▸ **Action item A**
Answer these questions using the comment thread on laptop searches and confiscation while traveling:
(i) What is the current US limit on how long a laptop can be held?
(ii) Which two countries does one commenter say they visited without being checked?
(iii) Which operating system has reportedly led to some people having their laptops searched more often?
▸ **Action item B**
Carry on the comment thread about laptop searches and confiscation while traveling, starting after its final comment.

I’ve had a few laptop opens, turn on a program or two, and open up the documents folder kind of things but thankfully never a confiscation myself 🙂
Having my laptop confiscated is my biggest nightmare. Looking forward to this series.
There really should be clear cut regulations defining what constitutes a confiscation. Unfortunately hardly any country does, although the US now limits the time they can hold a laptop to 7 days. Still a very long time without a warrant or probable cause.
Interesting post, apparently in Europe they are looking at strengthening digital rights to protect Europeans from losing their personal information on sites like Facebook, will be interesting to see how it plays out.
Hopefully that will extend to airports as well, although it’s not likely the way things look now.
i didnt know about this before… my laptop was never taken or inspected before… thanks for sharing….
It’s unfortunate that this is the reality. Too many people are willing to give up their rights and freedoms in what appears to be security.
Interesting… Yes, from countless movies and tv series (even though they are fictions), I fully understand the possibility of being searched from the government. They are the big guys but still it’s not pleasant.
I think we always know the possibilities but just put that thought on the side. Thanks for the reminder and looking forward to read your series.
Not pleasant and if not warranted, I’d say quite disturbing. Especially in some of the countries listed above.
Interesting, and shocking. This never would have even crossed my mind before. Thanks for this!
A lot of these laws get passed quietly or on the waves of a security event. Glad I could help shed some light on it 🙂
Its sad that governments do what they do and this will happen forever. Thankfully I didn’t get checked on my visits to controversial countries like Russia and Israel. I have my operating system in an Indian language, I wonder if that would attract more attention and scrutiny; or maybe it works to an advantage? Thanks for the post Anil, its good to be reminded from time to time.
Difficult to say, I’ve heard that some people running Linux have had their laptops searched more often because it’s rather unfamiliar to most security officers. I’m guessing the Mac OS X is on your side!

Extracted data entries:
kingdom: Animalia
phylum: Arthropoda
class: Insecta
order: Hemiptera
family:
...
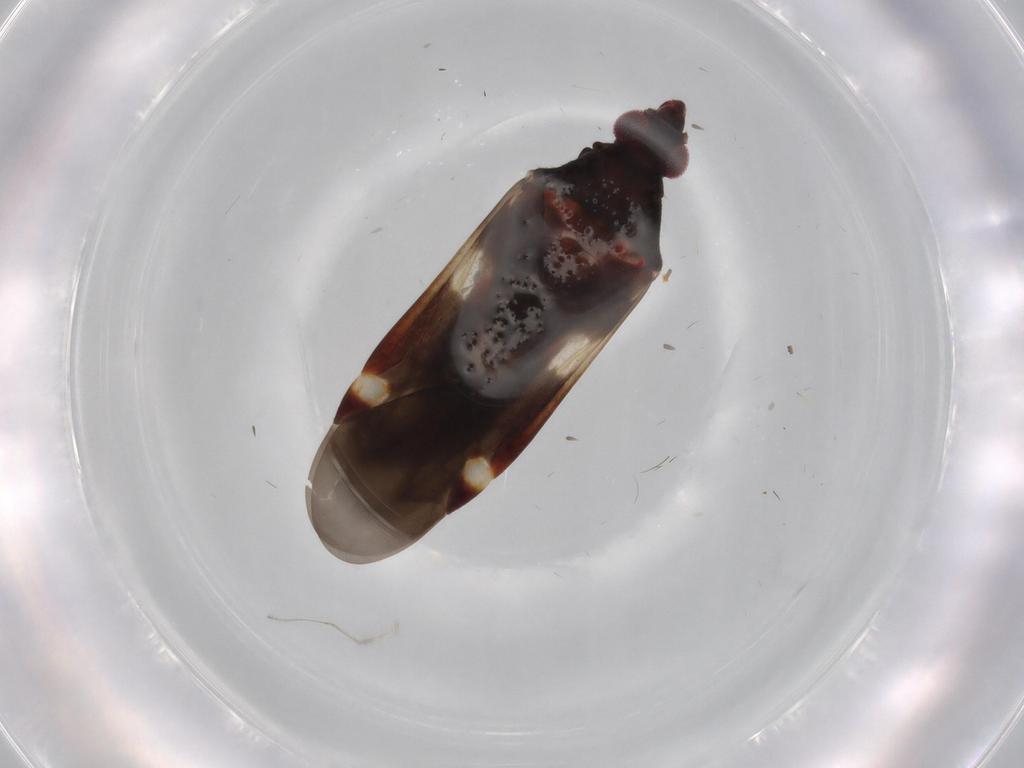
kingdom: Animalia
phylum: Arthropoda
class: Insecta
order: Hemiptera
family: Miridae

▸ **Output A**
(i) 7 days
(ii) Russia and Israel
(iii) Linux

▸ **Output B**
Hmmm – looks like I need to add this to my list of things to research to prep for Mongol Rally. Thanks for sharing and bringing the subject to light. I’m curious – have you ever personally had your laptop ‘searched’ during your constant travels?
Nothing beyond popping open my laptop and opening up a few folders from the desktop (once I was asked to open Word). It’s happened a few times that I can recall.
I’ve been considering what to do to avoid the risk of search and/or confiscation next time I fly but haven’t quite decided yet. I use TrueCrypt but I also like the idea of using a basically data free device although a hidden TrueCrypt volume seems like a good way to look normal but still hide and protect your data.
Glad you’re spreading the word on this Anil. Hopefully fewer will be taken by surprise if they are searched.
Hidden folders are probably the best way to go. It’s extremely difficult to find them and being forced to give up a password only reveals the ‘fake’ encrypted folder.
It’s definitely important that people understand their rights are being revoked in the guise of security. Many of these ‘free’ countries have protections against unwarranted search and seizure – just because you’re at border control or that information is digital shouldn’t change that. We are otherwise sacrificing what many others in the past have fought so hard to obtain for us in the present.